### WORK REQUIRED
Every line below should be repeated exactly.

### SUPPLIED RECORDS

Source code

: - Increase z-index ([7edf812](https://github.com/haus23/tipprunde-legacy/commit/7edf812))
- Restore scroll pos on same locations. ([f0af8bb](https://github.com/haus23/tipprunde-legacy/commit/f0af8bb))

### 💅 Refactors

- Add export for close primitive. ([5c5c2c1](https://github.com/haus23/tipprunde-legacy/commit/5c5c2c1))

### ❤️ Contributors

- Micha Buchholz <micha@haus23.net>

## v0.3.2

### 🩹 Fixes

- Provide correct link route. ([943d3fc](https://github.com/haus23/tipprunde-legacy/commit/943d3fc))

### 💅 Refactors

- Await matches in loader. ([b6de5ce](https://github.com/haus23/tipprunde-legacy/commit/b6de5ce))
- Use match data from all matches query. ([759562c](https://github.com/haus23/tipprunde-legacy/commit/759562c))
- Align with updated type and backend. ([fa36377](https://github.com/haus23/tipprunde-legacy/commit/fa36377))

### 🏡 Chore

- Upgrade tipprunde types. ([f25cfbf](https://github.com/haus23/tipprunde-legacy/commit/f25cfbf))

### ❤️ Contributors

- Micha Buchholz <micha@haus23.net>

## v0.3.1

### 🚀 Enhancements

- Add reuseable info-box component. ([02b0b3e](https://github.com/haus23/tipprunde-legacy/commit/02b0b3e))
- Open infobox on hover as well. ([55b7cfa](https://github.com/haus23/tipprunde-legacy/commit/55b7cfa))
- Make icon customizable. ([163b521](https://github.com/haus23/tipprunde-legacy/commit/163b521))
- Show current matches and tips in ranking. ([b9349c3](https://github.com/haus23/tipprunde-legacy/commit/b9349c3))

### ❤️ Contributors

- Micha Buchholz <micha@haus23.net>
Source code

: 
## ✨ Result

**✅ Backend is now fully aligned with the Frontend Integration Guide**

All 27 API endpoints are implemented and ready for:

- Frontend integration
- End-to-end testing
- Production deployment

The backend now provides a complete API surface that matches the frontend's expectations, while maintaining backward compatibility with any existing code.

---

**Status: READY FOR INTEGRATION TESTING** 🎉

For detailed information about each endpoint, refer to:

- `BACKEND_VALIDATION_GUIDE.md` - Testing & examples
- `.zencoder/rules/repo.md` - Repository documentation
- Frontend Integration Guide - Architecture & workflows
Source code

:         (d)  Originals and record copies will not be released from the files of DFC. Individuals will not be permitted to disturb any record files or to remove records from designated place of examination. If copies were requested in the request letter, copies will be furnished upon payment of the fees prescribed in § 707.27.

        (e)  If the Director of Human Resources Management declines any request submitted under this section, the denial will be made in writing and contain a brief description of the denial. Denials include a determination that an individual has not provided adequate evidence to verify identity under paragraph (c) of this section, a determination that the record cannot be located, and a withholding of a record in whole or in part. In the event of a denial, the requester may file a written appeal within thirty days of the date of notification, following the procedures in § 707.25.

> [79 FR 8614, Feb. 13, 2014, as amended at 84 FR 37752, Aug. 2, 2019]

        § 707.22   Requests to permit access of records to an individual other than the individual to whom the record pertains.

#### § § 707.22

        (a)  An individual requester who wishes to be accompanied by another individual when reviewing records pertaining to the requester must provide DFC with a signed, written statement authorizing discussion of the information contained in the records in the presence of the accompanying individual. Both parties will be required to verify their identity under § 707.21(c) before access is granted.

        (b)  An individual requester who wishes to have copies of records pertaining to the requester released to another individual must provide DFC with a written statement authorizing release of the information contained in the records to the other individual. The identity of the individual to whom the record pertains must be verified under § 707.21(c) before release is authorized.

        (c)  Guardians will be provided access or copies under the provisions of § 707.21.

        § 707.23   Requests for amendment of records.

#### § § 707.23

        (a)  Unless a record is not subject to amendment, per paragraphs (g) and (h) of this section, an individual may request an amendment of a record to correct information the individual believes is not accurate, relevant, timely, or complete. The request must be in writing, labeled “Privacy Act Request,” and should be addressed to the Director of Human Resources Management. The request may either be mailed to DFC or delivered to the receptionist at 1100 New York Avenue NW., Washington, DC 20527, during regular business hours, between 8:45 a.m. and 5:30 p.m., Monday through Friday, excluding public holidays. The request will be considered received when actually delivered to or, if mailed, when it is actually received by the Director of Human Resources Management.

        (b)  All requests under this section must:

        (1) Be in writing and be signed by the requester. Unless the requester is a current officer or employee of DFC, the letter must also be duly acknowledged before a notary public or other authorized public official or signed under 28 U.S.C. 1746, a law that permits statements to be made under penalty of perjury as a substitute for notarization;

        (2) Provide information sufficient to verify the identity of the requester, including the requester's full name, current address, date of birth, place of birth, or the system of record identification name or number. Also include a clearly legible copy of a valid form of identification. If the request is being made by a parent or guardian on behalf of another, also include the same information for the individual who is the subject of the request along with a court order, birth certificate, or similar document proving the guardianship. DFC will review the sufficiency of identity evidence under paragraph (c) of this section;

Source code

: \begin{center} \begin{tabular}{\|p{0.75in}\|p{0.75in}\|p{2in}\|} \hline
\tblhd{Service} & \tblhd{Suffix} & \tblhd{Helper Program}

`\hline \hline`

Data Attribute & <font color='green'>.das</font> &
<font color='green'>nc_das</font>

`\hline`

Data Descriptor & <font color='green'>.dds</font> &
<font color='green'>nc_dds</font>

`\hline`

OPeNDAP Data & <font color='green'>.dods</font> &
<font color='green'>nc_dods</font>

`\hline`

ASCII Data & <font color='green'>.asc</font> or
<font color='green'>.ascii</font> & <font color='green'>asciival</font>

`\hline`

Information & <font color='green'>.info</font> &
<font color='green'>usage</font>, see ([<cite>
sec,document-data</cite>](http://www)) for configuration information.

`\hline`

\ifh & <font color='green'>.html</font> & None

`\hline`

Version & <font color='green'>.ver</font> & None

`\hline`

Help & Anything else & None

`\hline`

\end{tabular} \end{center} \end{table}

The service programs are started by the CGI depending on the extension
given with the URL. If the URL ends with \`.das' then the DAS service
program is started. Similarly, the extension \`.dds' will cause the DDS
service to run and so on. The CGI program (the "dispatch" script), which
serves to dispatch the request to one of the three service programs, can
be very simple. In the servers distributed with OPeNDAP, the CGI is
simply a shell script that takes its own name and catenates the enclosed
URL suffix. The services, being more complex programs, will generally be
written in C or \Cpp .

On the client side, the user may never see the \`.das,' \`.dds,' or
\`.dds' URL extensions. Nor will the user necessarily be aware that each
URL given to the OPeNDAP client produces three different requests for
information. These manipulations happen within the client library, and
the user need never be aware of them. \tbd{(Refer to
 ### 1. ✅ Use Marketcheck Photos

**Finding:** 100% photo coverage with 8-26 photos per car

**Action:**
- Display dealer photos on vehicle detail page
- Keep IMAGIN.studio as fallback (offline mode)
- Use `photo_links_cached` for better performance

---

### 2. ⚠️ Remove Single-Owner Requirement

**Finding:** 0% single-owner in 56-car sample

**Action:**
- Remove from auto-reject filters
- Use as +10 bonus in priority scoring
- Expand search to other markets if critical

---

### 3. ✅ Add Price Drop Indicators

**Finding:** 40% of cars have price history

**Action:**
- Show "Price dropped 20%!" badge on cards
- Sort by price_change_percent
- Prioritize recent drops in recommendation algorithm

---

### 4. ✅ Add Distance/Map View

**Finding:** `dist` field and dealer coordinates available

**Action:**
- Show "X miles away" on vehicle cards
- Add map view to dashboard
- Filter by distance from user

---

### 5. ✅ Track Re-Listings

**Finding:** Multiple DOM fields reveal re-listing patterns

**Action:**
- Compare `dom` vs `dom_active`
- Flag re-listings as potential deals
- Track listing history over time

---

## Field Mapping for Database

### TASK RESPONSE
Source code

: - Increase z-index ([7edf812](https://github.com/haus23/tipprunde-legacy/commit/7edf812))
- Restore scroll pos on same locations. ([f0af8bb](https://github.com/haus23/tipprunde-legacy/commit/f0af8bb))

### 💅 Refactors

- Add export for close primitive. ([5c5c2c1](https://github.com/haus23/tipprunde-legacy/commit/5c5c2c1))

### ❤️ Contributors

- Micha Buchholz <micha@haus23.net>

## v0.3.2

### 🩹 Fixes

- Provide correct link route. ([943d3fc](https://github.com/haus23/tipprunde-legacy/commit/943d3fc))

### 💅 Refactors

- Await matches in loader. ([b6de5ce](https://github.com/haus23/tipprunde-legacy/commit/b6de5ce))
- Use match data from all matches query. ([759562c](https://github.com/haus23/tipprunde-legacy/commit/759562c))
- Align with updated type and backend. ([fa36377](https://github.com/haus23/tipprunde-legacy/commit/fa36377))

### 🏡 Chore

- Upgrade tipprunde types. ([f25cfbf](https://github.com/haus23/tipprunde-legacy/commit/f25cfbf))

### ❤️ Contributors

- Micha Buchholz <micha@haus23.net>

## v0.3.1

### 🚀 Enhancements

- Add reuseable info-box component. ([02b0b3e](https://github.com/haus23/tipprunde-legacy/commit/02b0b3e))
- Open infobox on hover as well. ([55b7cfa](https://github.com/haus23/tipprunde-legacy/commit/55b7cfa))
- Make icon customizable. ([163b521](https://github.com/haus23/tipprunde-legacy/commit/163b521))
- Show current matches and tips in ranking. ([b9349c3](https://github.com/haus23/tipprunde-legacy/commit/b9349c3))

### ❤️ Contributors

- Micha Buchholz <micha@haus23.net>
Source code

: 
## ✨ Result

**✅ Backend is now fully aligned with the Frontend Integration Guide**

All 27 API endpoints are implemented and ready for:

- Frontend integration
- End-to-end testing
- Production deployment

The backend now provides a complete API surface that matches the frontend's expectations, while maintaining backward compatibility with any existing code.

---

**Status: READY FOR INTEGRATION TESTING** 🎉

For detailed information about each endpoint, refer to:

- `BACKEND_VALIDATION_GUIDE.md` - Testing & examples
- `.zencoder/rules/repo.md` - Repository documentation
- Frontend Integration Guide - Architecture & workflows
Source code

:         (d)  Originals and record copies will not be released from the files of DFC. Individuals will not be permitted to disturb any record files or to remove records from designated place of examination. If copies were requested in the request letter, copies will be furnished upon payment of the fees prescribed in § 707.27.

        (e)  If the Director of Human Resources Management declines any request submitted under this section, the denial will be made in writing and contain a brief description of the denial. Denials include a determination that an individual has not provided adequate evidence to verify identity under paragraph (c) of this section, a determination that the record cannot be located, and a withholding of a record in whole or in part. In the event of a denial, the requester may file a written appeal within thirty days of the date of notification, following the procedures in § 707.25.

> [79 FR 8614, Feb. 13, 2014, as amended at 84 FR 37752, Aug. 2, 2019]

        § 707.22   Requests to permit access of records to an individual other than the individual to whom the record pertains.

#### § § 707.22

        (a)  An individual requester who wishes to be accompanied by another individual when reviewing records pertaining to the requester must provide DFC with a signed, written statement authorizing discussion of the information contained in the records in the presence of the accompanying individual. Both parties will be required to verify their identity under § 707.21(c) before access is granted.

        (b)  An individual requester who wishes to have copies of records pertaining to the requester released to another individual must provide DFC with a written statement authorizing release of the information contained in the records to the other individual. The identity of the individual to whom the record pertains must be verified under § 707.21(c) before release is authorized.

        (c)  Guardians will be provided access or copies under the provisions of § 707.21.

        § 707.23   Requests for amendment of records.

#### § § 707.23

        (a)  Unless a record is not subject to amendment, per paragraphs (g) and (h) of this section, an individual may request an amendment of a record to correct information the individual believes is not accurate, relevant, timely, or complete. The request must be in writing, labeled “Privacy Act Request,” and should be addressed to the Director of Human Resources Management. The request may either be mailed to DFC or delivered to the receptionist at 1100 New York Avenue NW., Washington, DC 20527, during regular business hours, between 8:45 a.m. and 5:30 p.m., Monday through Friday, excluding public holidays. The request will be considered received when actually delivered to or, if mailed, when it is actually received by the Director of Human Resources Management.

        (b)  All requests under this section must:

        (1) Be in writing and be signed by the requester. Unless the requester is a current officer or employee of DFC, the letter must also be duly acknowledged before a notary public or other authorized public official or signed under 28 U.S.C. 1746, a law that permits statements to be made under penalty of perjury as a substitute for notarization;

        (2) Provide information sufficient to verify the identity of the requester, including the requester's full name, current address, date of birth, place of birth, or the system of record identification name or number. Also include a clearly legible copy of a valid form of identification. If the request is being made by a parent or guardian on behalf of another, also include the same information for the individual who is the subject of the request along with a court order, birth certificate, or similar document proving the guardianship. DFC will review the sufficiency of identity evidence under paragraph (c) of this section;

Source code

: \begin{center} \begin{tabular}{\|p{0.75in}\|p{0.75in}\|p{2in}\|} \hline
\tblhd{Service} & \tblhd{Suffix} & \tblhd{Helper Program}

`\hline \hline`

Data Attribute & <font color='green'>.das</font> &
<font color='green'>nc_das</font>

`\hline`

Data Descriptor & <font color='green'>.dds</font> &
<font color='green'>nc_dds</font>

`\hline`

OPeNDAP Data & <font color='green'>.dods</font> &
<font color='green'>nc_dods</font>

`\hline`

ASCII Data & <font color='green'>.asc</font> or
<font color='green'>.ascii</font> & <font color='green'>asciival</font>

`\hline`

Information & <font color='green'>.info</font> &
<font color='green'>usage</font>, see ([<cite>
sec,document-data</cite>](http://www)) for configuration information.

`\hline`

\ifh & <font color='green'>.html</font> & None

`\hline`

Version & <font color='green'>.ver</font> & None

`\hline`

Help & Anything else & None

`\hline`

\end{tabular} \end{center} \end{table}

The service programs are started by the CGI depending on the extension
given with the URL. If the URL ends with \`.das' then the DAS service
program is started. Similarly, the extension \`.dds' will cause the DDS
service to run and so on. The CGI program (the "dispatch" script), which
serves to dispatch the request to one of the three service programs, can
be very simple. In the servers distributed with OPeNDAP, the CGI is
simply a shell script that takes its own name and catenates the enclosed
URL suffix. The services, being more complex programs, will generally be
written in C or \Cpp .

On the client side, the user may never see the \`.das,' \`.dds,' or
\`.dds' URL extensions. Nor will the user necessarily be aware that each
URL given to the OPeNDAP client produces three different requests for
information. These manipulations happen within the client library, and
the user need never be aware of them. \tbd{(Refer to
 ### 1. ✅ Use Marketcheck Photos

**Finding:** 100% photo coverage with 8-26 photos per car

**Action:**
- Display dealer photos on vehicle detail page
- Keep IMAGIN.studio as fallback (offline mode)
- Use `photo_links_cached` for better performance

---

### 2. ⚠️ Remove Single-Owner Requirement

**Finding:** 0% single-owner in 56-car sample

**Action:**
- Remove from auto-reject filters
- Use as +10 bonus in priority scoring
- Expand search to other markets if critical

---

### 3. ✅ Add Price Drop Indicators

**Finding:** 40% of cars have price history

**Action:**
- Show "Price dropped 20%!" badge on cards
- Sort by price_change_percent
- Prioritize recent drops in recommendation algorithm

---

### 4. ✅ Add Distance/Map View

**Finding:** `dist` field and dealer coordinates available

**Action:**
- Show "X miles away" on vehicle cards
- Add map view to dashboard
- Filter by distance from user

---

### 5. ✅ Track Re-Listings

**Finding:** Multiple DOM fields reveal re-listing patterns

**Action:**
- Compare `dom` vs `dom_active`
- Flag re-listings as potential deals
- Track listing history over time

---

## Field Mapping for Database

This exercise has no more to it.